Berge kann man sie vielleicht noch nicht nennen, die 300-500 m hohen Erhebungen im niedersächsischen Berg- und Hügelland. Aber das ist einer Frage der Perspektive.
Das Land ist vielgestaltig und abwechslungsreich. Hochflächen, Höhenzüge und Bergkuppen wechseln ab mit fruchtbaren Flußtälern, die schon lange besiedelt sind und durch die schon in frühgeschichtlicher Zeit wichtige Nord-Süd-Verkehrswege führten. Das Wesertal war der Weg, in dem im Mittelalter die Missionare kamen, per Boot natürlich, das wesentlich breitere Leinetal ist das, durch das heute die ICEs sausen.

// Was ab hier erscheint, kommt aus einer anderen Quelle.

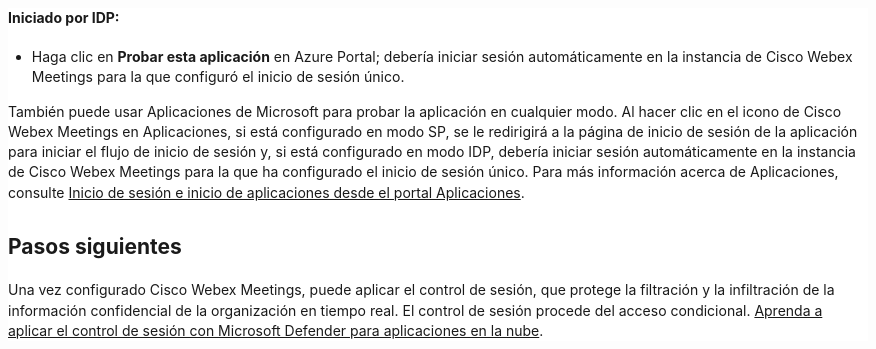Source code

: #### <a name="idp-initiated"></a>Iniciado por IDP:

* Haga clic en **Probar esta aplicación** en Azure Portal; debería iniciar sesión automáticamente en la instancia de Cisco Webex Meetings para la que configuró el inicio de sesión único.

También puede usar Aplicaciones de Microsoft para probar la aplicación en cualquier modo. Al hacer clic en el icono de Cisco Webex Meetings en Aplicaciones, si está configurado en modo SP, se le redirigirá a la página de inicio de sesión de la aplicación para iniciar el flujo de inicio de sesión y, si está configurado en modo IDP, debería iniciar sesión automáticamente en la instancia de Cisco Webex Meetings para la que ha configurado el inicio de sesión único. Para más información acerca de Aplicaciones, consulte [Inicio de sesión e inicio de aplicaciones desde el portal Aplicaciones](https://support.microsoft.com/account-billing/sign-in-and-start-apps-from-the-my-apps-portal-2f3b1bae-0e5a-4a86-a33e-876fbd2a4510).

## <a name="next-steps"></a>Pasos siguientes

Una vez configurado Cisco Webex Meetings, puede aplicar el control de sesión, que protege la filtración y la infiltración de la información confidencial de la organización en tiempo real. El control de sesión procede del acceso condicional. [Aprenda a aplicar el control de sesión con Microsoft Defender para aplicaciones en la nube](/cloud-app-security/proxy-deployment-aad).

Die Wälder in den Hügeln und Bergen sind zumeist Laubmisch- und Nadelwälder. Der Holzreichtum des Landes wurde schon lange von den Menschen genutzt: Holzwirtschaft, Glas- und Papierindustrie herrschten vor. Die vorhandenen Gesteine fanden auch Beachtung: Kalk, Zement und Kaliindustrie ist hier weitverbreitet. Die Städte in den Tälern sind klein, aber sehr lebendig: kulturelle und wirtschaftliche Zentren mit großer Geschichte und malerischen Altstädten wie Hildesheim, Göttingen oder Osnabrück können Hannover und Braunschweig keine Konkurrenz machen, haben aber eine hohe Lebensqualität.
Außerhalb der Städte gibt es viele schöne Erholungsorte. Vor allem das Weserbergland, der Solling und das Oberwesergebiet bieten zahlreiche Luftkurorte, Sommerfrischen, Thermal- und Solebäder, wo man etwas für die Gesundheit tun kann, wenn man nicht gerade große Wanderungen durch die ausgedehnten Wälder unternimmt.